_ZADANIA DO WYKONANIA_
(a) Proszę ustalić, czy następujące stwierdzenia są zgodne z tekstem o diecie, i przy każdym odpowiedzieć „tak” lub „nie”, przytaczając dosłownie rozstrzygające słowa tekstu: (i) na noc zaleca się jedzenie produktów o wysokiej zawartości białka; (ii) według ostatniej wypowiedzi bułki są zwykle jedzone na kolację; (iii) radzi się spalić batonik jazdą na rowerze.
(b) Proszę wznowić tekst o diecie, dopisując jego dalszy ciąg po ostatnim zdaniu.

-
kochana Czekoladko! Weź się w garść! Nie ma co nad snickersem rozpaczać - jeden to nie przestępstwo... Bardziej martwiące są te bułki... Niby grahamka, ale jednak. Podobnie jak slodycze - produkty mączne dostarczają organizmowi mnóstwo węglowodanów, które są źródłem energii... A jak organizm ma do spalenia bułkę, czy snickersa - zapotrzebowanie energetyczne do spalenia tego jest zaspokojone przez wlasnie te weglowodany. Gdyby trawil bialko - np - bazowałby na zapasiku tłuszczu zawartym w organizmie.
Zawsze na noc staraj sie jeść prod. o wysokiej zawartości białka (jakiś serek wiejski np), to Twój organizm będzie miał co robić w nocy ;)
-
właź na rower i spal tego snicersa.
jeszcze Ci sie nic nie posypało...
pamietaj, ze jesli nawet cos tam zjesz wiecej, to jutro jest nowy dzien, kiedy mozna ladnie jesc a najwazniejsze to i tak spalic przebrzydłe kalorie, ktore wskoczyly do brzuszka:D
a ja dzisiaj stanowczo za duzo wegli;/
-
hej :)
dzięki dziewuszki za pocieszenie :)
kaleidoscope, jem te bułki, bo nie mam tu za bardzo wyboru, a z dostępem do kuchni też cienko :) bułki jem na śniadanie i czasami do obiadu (jak, np. mam parówki), bo kolacji nie jem zazwyczaj, a jeśli już to płatki :)

_WYODRĘBNIONY MATERIAŁ_
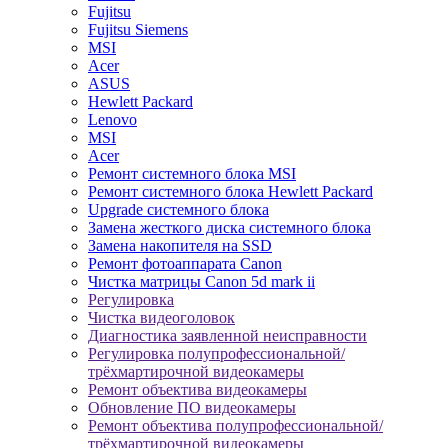
Fujitsu
Fujitsu Siemens
MSI
Acer
ASUS
Hewlett Packard
Lenovo
MSI
Acer
Ремонт системного блока MSI
Ремонт системного блока Hewlett Packard
Upgrade системного блока
Замена жесткого диска системного блока
Замена накопителя на SSD
Ремонт фотоаппарата Canon
Чистка матрицы Canon 5d mark ii
Регулировка
Чистка видеоголовок
Диагностика заявленной неисправности
Регулировка полупрофессиональной/
трёхмартирочной видеокамеры
Ремонт объектива видеокамеры
Обновление ПО видеокамеры
Ремонт объектива полупрофессиональной/
трёхмартирочной видеокамеры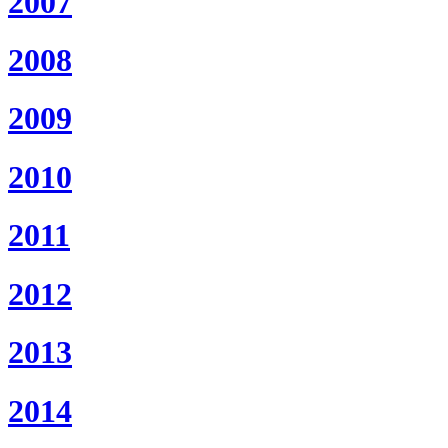
2007
2008
2009
2010
2011
2012
2013
2014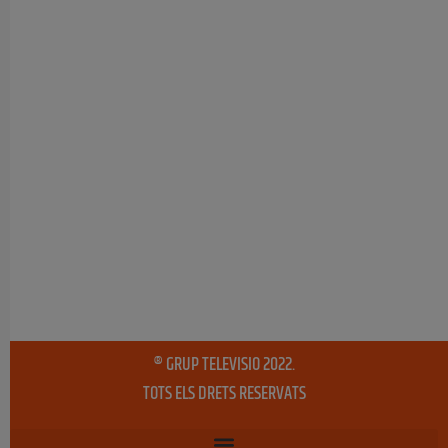
® GRUP TELEVISIO 2022.
TOTS ELS DRETS RESERVATS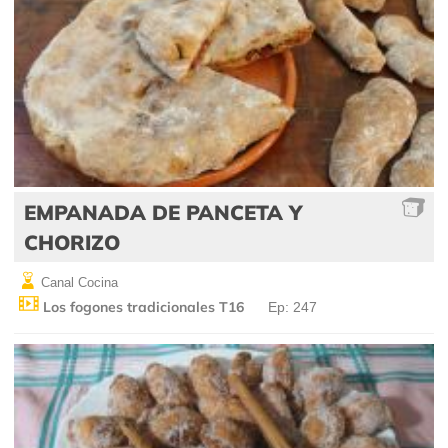
EMPANADA DE PANCETA Y
CHORIZO
Canal Cocina
Los fogones tradicionales T16
Ep: 247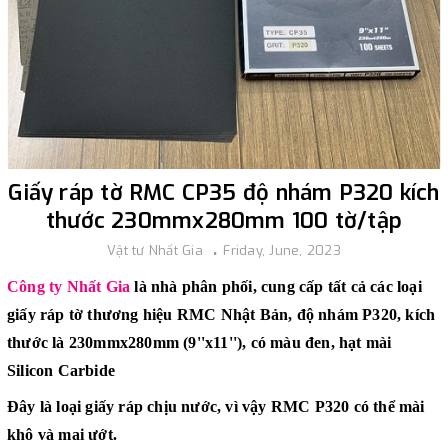
Giấy ráp tờ RMC CP35 độ nhám P320 kích
thước 230mmx280mm 100 tờ/tập
Vật tư Nhất Gia
Friday, June, 2023
Công ty Nhất Gia
là nhà phân phối, cung cấp tất cả các loại
giấy ráp tờ thương hiệu RMC Nhật Bản, độ nhám P320, kích
thước là 230mmx280mm (9''x11''), có màu đen, hạt mài
Silicon Carbide
Đây là loại giấy ráp chịu nước, vì vậy RMC P320 có thể mài
khô và mai ướt.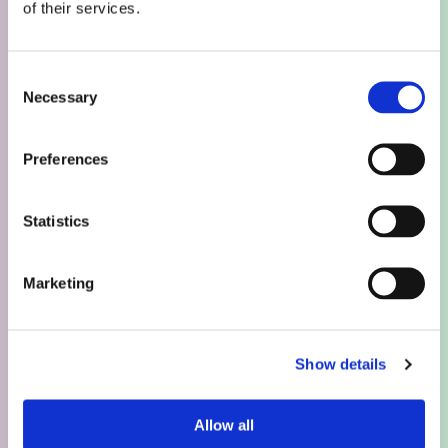
of their services.
Sociāliem mērķiem un
potenciāliem projektiem
Consent
Necessary
Selection
Karjera
Vakancēm un karjeras
Preferences
iespējām
Statistics
Marketing
Show details
Allow all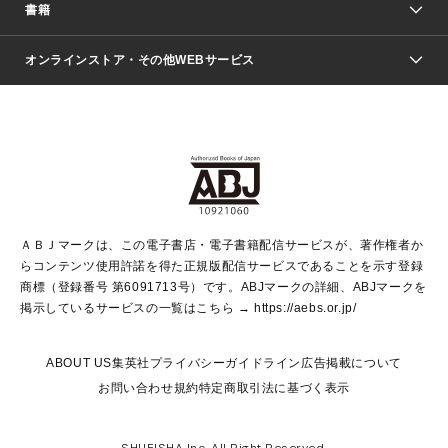
週刊少年ジャンプ
書籍
ファッション・美容
青年マンガ
ジャンプSQ.
Seventeen
週刊ヤングジャンプ
オンラインストア・その他WEBサービス
文芸・文庫・総合
芸能・情報・スポーツ
少女マンガ
Vジャンプ
non-no Web
ヤングジャンプ定期購読デジタル
すばる
Myojo
オンラインストア
りぼん
学芸・ノンフィクション・新書
最強ジャンプ
女性マンガ
@BAILA
ヤンジャン＋
小説すばる
週プレNEWS
マーガレット
集英社OTOコンテンツ
集英社 学芸編集部
少年ジャンプ＋
その他WEBサービス
クッキー
ライトノベル・ノベライズ
MAQUIA ONLINE
となりのヤングジャンプ
集英社 文芸ステーション
週プレ グラジャパ！
別冊マーガレット
SHUEISHA MANGA-ART HERITAGE
集英社 ビジネス書
ゼブラック
ココハナ
SHUEISHA ADNAVI
SPUR.JP
集英社Webマガジン Cobalt
グランドジャンプ
web 集英社文庫
キッズ
web Sportiva
マンガMee
ジャンプキャラクターズストア
集英社新書
ジャンプルーキー！
月刊オフィスユー
ＡＢＪマークは、この電子書店・電子書籍配信サービスが、著作権者か
EDITOR'S LAB
LEE
集英社オレンジ文庫
ウルトラジャンプ
青春と読書
パラスポ＋！
らコンテンツ使用許諾を得た正規版配信サービスであることを示す登録
集英社みらい文庫
リマコミ＋
HAPPY PLUS STORE
集英社新書プラス
ジャンプTOON
商標（登録番号 第6091713号）です。ABJマークの詳細、ABJマークを
Marisol
シフォン文庫
アジア人物史
S-KIDS.LAND
マンガMeets
掲示しているサービスの一覧はこちら →
https://aebs.or.jp/
shueisha vox
よみタイ
S-MANGA
Web éclat
ダッシュエックス文庫
LEEマルシェ
kotoba
集英社ジャンプリミックス
ABOUT US
集英社プライバシーガイドライン
広告掲載について
T JAPAN:The New York Times Style Magazine
JUMP j BOOKS
お問い合わせ
規約
特定商取引法に基づく表示
SHOP Marisol
e!集英社
集英社コミック文庫
集英社女性誌ポータル
éclat premium
imidas
MEN'S NON-NO WEB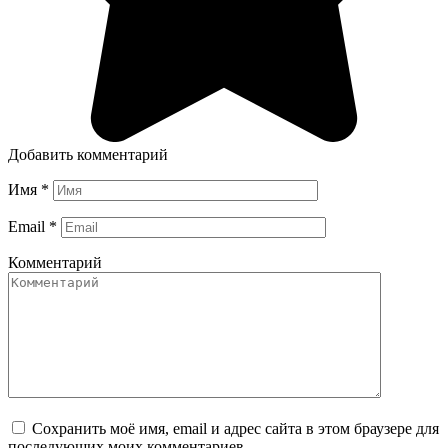
Добавить комментарий
Имя
*
Email
*
Комментарий
Сохранить моё имя, email и адрес сайта в этом браузере для
последующих моих комментариев.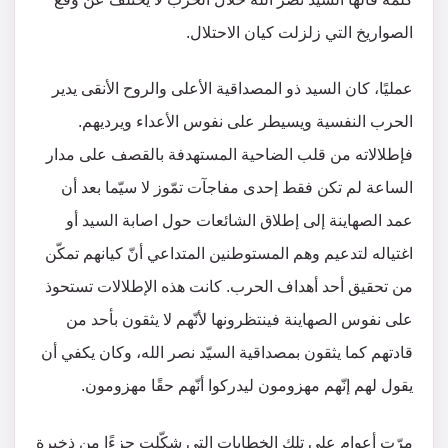
الصواريخ التي زلزلت كيان الاحتلال.
عمليًا، كان السيد ذو المصداقية الأعلى والروح الأنقى يدير
الحرب النفسية ويسيطر على نفوس الأعداء ويرديهم.
فإطلالاته من قلب الضاحية المستهدفة بالقصف على مدار
الساعة لم تكن فقط إحدى مفاجآت تمّوز لا سيّما بعد أن
عمد الصهاينة إلى إطلاق الشائعات حول اصابة السيد أو
اغتياله لتدعيم وهم المستوطنين المتداعي أنّ كيانهم تمكّن
من تحقيق أحد أهداف الحرب. كانت هذه الإطلالات تستحوذ
على نفوس الصهاينة فينتظرونها لأنّهم لا يثقون بأحد من
قادتهم كما يثقون بمصداقية السيّد نصر الله، وكان يكفي أن
يقول لهم إنّهم مهزومون ليدركوا أنّهم حقًا مهزومون.
مرّت أعوام على تلك الخطابات التي شكّلت جزءًا من ذخيرة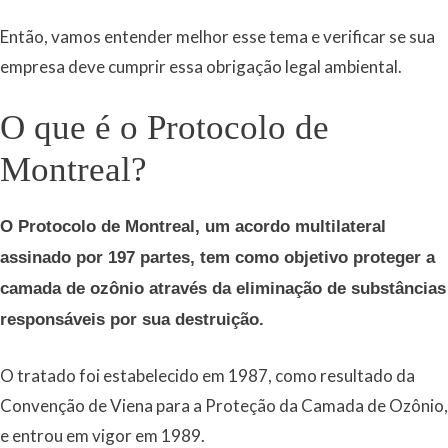
Então, vamos entender melhor esse tema e verificar se sua
empresa deve cumprir essa obrigação legal ambiental.
O que é o Protocolo de
Montreal?
O Protocolo de Montreal, um acordo multilateral
assinado por 197 partes, tem como objetivo proteger a
camada de ozônio através da eliminação de substâncias
responsáveis por sua destruição.
O tratado foi estabelecido em 1987, como resultado da
Convenção de Viena para a Proteção da Camada de Ozônio,
e entrou em vigor em 1989.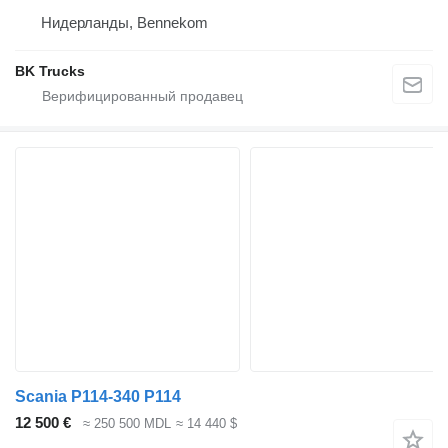
Нидерланды, Bennekom
BK Trucks
Scania P114-340 P114
12 500 €
≈ 250 500 MDL
≈ 14 440 $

_ROZWIĄZANIA ZADAŃ_
(a)
(i) Tak: „Zawsze na noc staraj sie jeść prod. o wysokiej zawartości białka”.
(ii) Nie: „bo kolacji nie jem zazwyczaj, a jeśli już to płatki”.
(iii) Tak: „właź na rower i spal tego snicersa.”

(b)
julcyk, tak marudzę, że mi się posypało, ze względu na to, że ładnie mi szło i nawet nie myślałam o słodyczach, a dla mnie to duże osiągnięcie (mój nick nie wziął się z sufitu, kiedyś wylądowałam w szpitalu przez słodycze... :oops: )
rowerek sobie wczoraj i przed wczoraj odpuściłam, bo strasznie bolą mnie łydki - na początku bolały mnie uda, miałam problemy z wchodzeniem na schody :lol: , a teraz bolą mnie łydki (a mam kozaki na obcasach i trochę ciężko mi się chodzi). Dziś też chyba nici z rowerka, ale za to za chwilę lecę na basen :)
a już jutro do domu :D
-
co znaczy, ze wylądowalaś w szpitalu, jesli moge spytac?
miłego dnia!
-
Gdzie teraz Czekoladko jestes?
-
julcyk, bodajże w drugiej czy trzeciej klasie podstawówki jakoś w okresie wakacyjnym odżywiałam się samymi lodami (i nikt mnie nie potrafił przetłumaczyć, że powinnam zjeść coś normalnego), a chyba po dwóch tygodniach takiego odżywiania trafiłam do szpitala i karmili mnie kroplówką...poza tym mam trochę zniszczony żołądek i np. nie bardzo mogę jeść kakao (np. czekoladę), bo mój organizm jakoś to nie do końca trawi (nie wiem dokładnie na czym to polega, ale wiem, że jak czasami zjem to nic mi nie jest, a czasami umieram przez następne 2 dni - tak miałam po płatkach śniadaniowych Chocapic - nigdy więcej!!!)
kaleidoscope, teraz jestem w Poznaniu, bo tu studiuję, a ostatni raz w domu byłam na Wszystkich Świętych i strasznie tęsknię już (no, byłam jeszcze 17 listopada, bo miałam egzamin na prawko, ale nie widziałam się ani ze znajomymi, ani z facetem, więc się nie liczy ;))
jestem już po basenie, 1,5 h dziś :)
również życzę Wam miłego dnia :)
-
pewnie sie pytałam, ale nie pamietam. co studiujesz?
i zdałaś to prawko?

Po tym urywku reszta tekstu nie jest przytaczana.